__Goals__.
(1) Decide whether each statement agrees with the Brexit article: (a) the EEA Agreement covers the free movement of capital; (b) every EEA member nation is also a member of the European Union; (c) the EEA Agreement covers the Customs Union. Answer yes or no for each, quoting the deciding words of the article exactly.
(2) Repeat word for word the part of the Brexit article between "From the EEA" and "in the EEA.", inclusive.
(3) Pick up the Brexit article after its last line and continue writing it.
═══ Selection ═══
Brexit: The Path to UK Sovereignty
by John Brian Shannon | August 26 2016
As the UK government gears up to deal with the will of voters, four paths to trade in Europe appear that merit consideration
- EEA membership
- EFTA membership
- WTO rule-based membership, sans EEA or EFTA
- Negotiated trade deals that are none of the above
EEA membership would qualify Britain to trade with other EEA member nations, all of which are located in Europe, but not all are members of the European Union.
From the EEA website:
The EEA Agreement provides for the inclusion of EU legislation covering the four freedoms — the free movement of goods, services, persons and capital — throughout the 31 EEA States. In addition, the Agreement covers cooperation in other important areas such as research and development, education, social policy, the environment, consumer protection, tourism and culture, collectively known as “flanking and horizontal” policies. The Agreement guarantees equal rights and obligations within the Internal Market for citizens and economic operators in the EEA.
What is the EEA Not?
The EEA Agreement does not cover the following EU policies:
- Common Agriculture and Fisheries Policies (although the Agreement contains provisions on various aspects of trade in agricultural and fish products);
- Customs Union;
- Common Trade Policy;
- Common Foreign and Security Policy;
- Justice and Home Affairs (even though the EFTA countries are part of the Schengen area); or
- Monetary Union (EMU).
═══ Extracted data ═══
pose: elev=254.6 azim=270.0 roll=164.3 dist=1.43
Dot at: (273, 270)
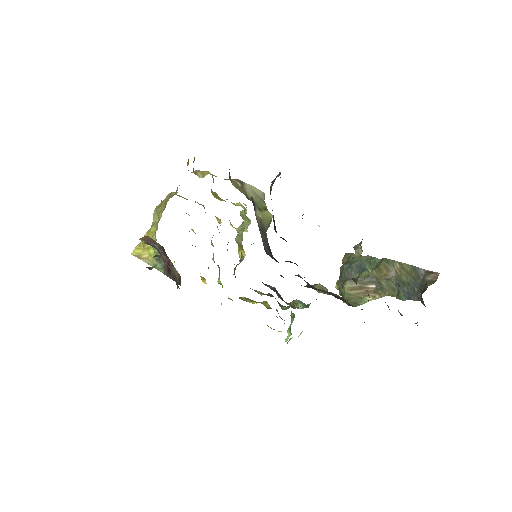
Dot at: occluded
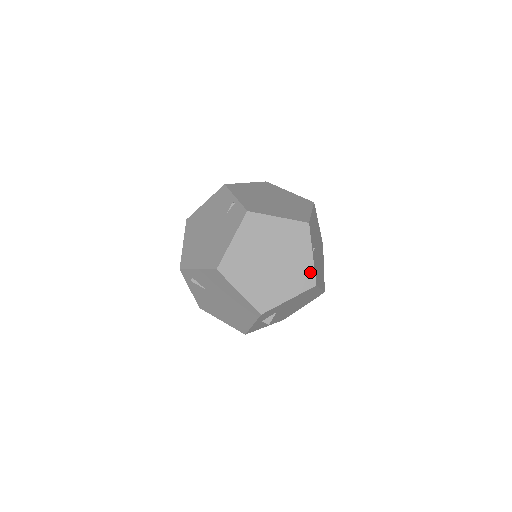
═══
═══ Extracted data ═══
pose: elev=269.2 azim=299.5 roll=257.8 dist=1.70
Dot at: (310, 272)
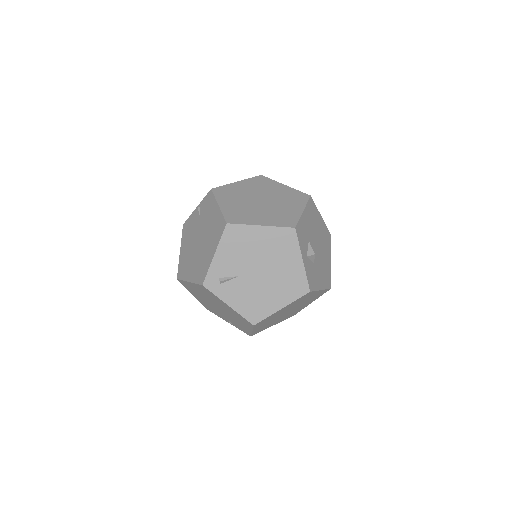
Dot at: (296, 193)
═══
__The answers__.
(1)
(a) Yes: "the free movement of goods, services, persons and capital"
(b) No: "but not all are members of the European Union"
(c) No: "The EEA Agreement does not cover the following EU policies" and "Customs Union;"

(2)
From the EEA website:
The EEA Agreement provides for the inclusion of EU legislation covering the four freedoms — the free movement of goods, services, persons and capital — throughout the 31 EEA States. In addition, the Agreement covers cooperation in other important areas such as research and development, education, social policy, the environment, consumer protection, tourism and culture, collectively known as “flanking and horizontal” policies. The Agreement guarantees equal rights and obligations within the Internal Market for citizens and economic operators in the EEA.

(3)
The Agreement on the European Economic Area, which entered into force on 1 January 1994, brings together the EU Member States and the three EEA EFTA States — Iceland, Liechtenstein and Norway — in a single market, referred to as the “Internal Market”.
Switzerland is not part of the EEA Agreement, but has a bilateral agreement with the EU. You can read more about this agreement on the European Commission website, and on the Swiss Federal Administration website.
EFTA membership governs free trade relations between EFTA States, which in 2016 are Iceland, Liechtenstein, Norway and Switzerland. Britain was a founding member of the EFTA in 1960 until 1973 when it joined the EC. It would need to apply to the EFTA in order to become a member.
From the EFTA website:
The European Free Trade Association (EFTA) is an intergovernmental organisation set up for the promotion of free trade and economic integration to the benefit of its four Member States.
The Association is responsible for the management of:
- The EFTA Convention, which forms the legal basis of the organisation and governs free trade relations between the EFTA States;
- EFTA’s worldwide network of free trade and partnership agreements; and
- The European Economic Area (EEA) Agreement, which enables three of the four EFTA Member States (Iceland, Liechtenstein and Norway) to participate in the EU’s Internal Market.
EFTA was founded in 1960 on the premise of free trade as a means of achieving growth and prosperity amongst its Member States as well as promoting closer economic cooperation between the Western European countries. Furthermore, the EFTA countries wished to contribute to the expansion of trade globally.
Based on these overall goals, EFTA today maintains the management of the EFTA Convention (intra-EFTA trade), the EEA Agreement (EFTA-EU relations), and the EFTA Free Trade Agreements (third country relations). The EFTA Convention and EFTA free trade agreements are managed by the Geneva office, and the EEA Agreement by the Brussels office.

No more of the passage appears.